# Math 523-201 Page, Spring 2014

This course gives a self-contained introduction to combinatorial optimization, with a focus on complexity theory. We will use texts available online via the UBC library and notes that I will provide; if you like, you may purchase hardcopies of the texts. We will spend roughly 2/3 of the course on foundations (complexity theory and linear programming), and 1/3 of the course on advanced topics. The advanced topics will depend on the students' interests, but I will be biased towards topics of current research.
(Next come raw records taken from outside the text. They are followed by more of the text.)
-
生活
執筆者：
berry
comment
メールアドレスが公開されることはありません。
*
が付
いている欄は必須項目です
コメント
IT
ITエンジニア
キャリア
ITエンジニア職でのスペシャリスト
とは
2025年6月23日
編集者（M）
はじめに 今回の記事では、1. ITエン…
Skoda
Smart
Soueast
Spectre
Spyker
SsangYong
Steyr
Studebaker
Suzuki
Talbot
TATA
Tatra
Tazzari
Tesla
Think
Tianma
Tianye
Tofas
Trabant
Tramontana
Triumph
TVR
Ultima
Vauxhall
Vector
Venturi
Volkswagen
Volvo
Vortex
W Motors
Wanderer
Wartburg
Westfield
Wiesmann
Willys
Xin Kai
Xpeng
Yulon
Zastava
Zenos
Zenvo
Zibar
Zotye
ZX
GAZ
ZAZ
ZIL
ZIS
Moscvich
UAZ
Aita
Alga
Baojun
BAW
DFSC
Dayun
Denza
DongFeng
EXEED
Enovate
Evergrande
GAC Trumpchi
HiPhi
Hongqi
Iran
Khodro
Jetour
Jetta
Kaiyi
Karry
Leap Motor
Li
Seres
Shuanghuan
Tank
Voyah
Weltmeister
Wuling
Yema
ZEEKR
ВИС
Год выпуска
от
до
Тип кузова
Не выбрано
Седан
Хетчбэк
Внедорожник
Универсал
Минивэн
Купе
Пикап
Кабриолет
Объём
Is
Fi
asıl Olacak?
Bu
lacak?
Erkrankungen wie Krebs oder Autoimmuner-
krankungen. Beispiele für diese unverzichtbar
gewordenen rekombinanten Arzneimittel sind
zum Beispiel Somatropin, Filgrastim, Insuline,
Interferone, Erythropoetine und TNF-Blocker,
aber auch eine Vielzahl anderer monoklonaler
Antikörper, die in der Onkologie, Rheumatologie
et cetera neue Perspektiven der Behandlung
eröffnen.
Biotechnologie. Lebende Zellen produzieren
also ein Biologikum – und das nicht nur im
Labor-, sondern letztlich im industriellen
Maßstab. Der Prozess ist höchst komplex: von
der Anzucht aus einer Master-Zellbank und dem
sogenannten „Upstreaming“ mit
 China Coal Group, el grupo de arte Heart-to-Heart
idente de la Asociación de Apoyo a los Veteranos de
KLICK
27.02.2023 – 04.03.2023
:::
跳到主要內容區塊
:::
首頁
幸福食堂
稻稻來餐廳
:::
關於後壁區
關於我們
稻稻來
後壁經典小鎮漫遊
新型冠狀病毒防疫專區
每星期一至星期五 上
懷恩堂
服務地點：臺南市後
Roughly speaking, we will cover the following topics:
1. Theory of Computation (roughly five weeks). We shall use the textbook Computational Complexity: A Modern Approach, by Arora and Barak (click on "Book", and you will be asked for your CWL). Topics to include (along with Chapters/Sections in Arora & Barak):
1. Turing Machines (1.1, 1.2),
2. Uncomputability (1.5),
3. P (1.6) and NP (2.1),
4. Cook's Theorem (2.3) and NP-complete problems (2.4, perhaps 2.2),
5. Algebraic complexity (16.1),
6. Randomized complexity (7.1--7.3).

2. Linear Programming (roughly three weeks). We shall use the textbook Linear Programming: Foundations and Extensions, by Vanderbei (click on "Book", and you will be asked for your CWL). Topics to include (along with Chapters/Sections in Vanderbei):
1. Application (before we give the theory): Two person zero sum games (11.1--11.3),
2. Linear programs (1.2) and the simplex method (2.1--2.4) and the perturbation method (3.3),
3. Duality (5.1--5.4) and complementary slackness (5.5),
4. Application: Yao's Theorem on Randomized Computation (Arora and Barak, 12.4.1).

3. Advanced topics, to be chosen from (based, in part, on a student poll):
1. The "Permanent versus Determinant" question (Arora and Barak, 16.1), as an algebraic analogue of P versus NP;
2. Other interesting questions/bounds in complexity theory;
3. Other applications in linear programmig;
4. A quadratic lower bound for the "Permanent versus Determinant" question;
5. An introduction to the Mulmuley-Sohoni method ("Geometric Complexity Theory") regarding Permanent versus Determinant (and P versus NP); here are notes of mine from a few years ago (I may add more examples that I gave in CS506); this is the only currently tenable approach to P versus NP and related problems of which I am aware.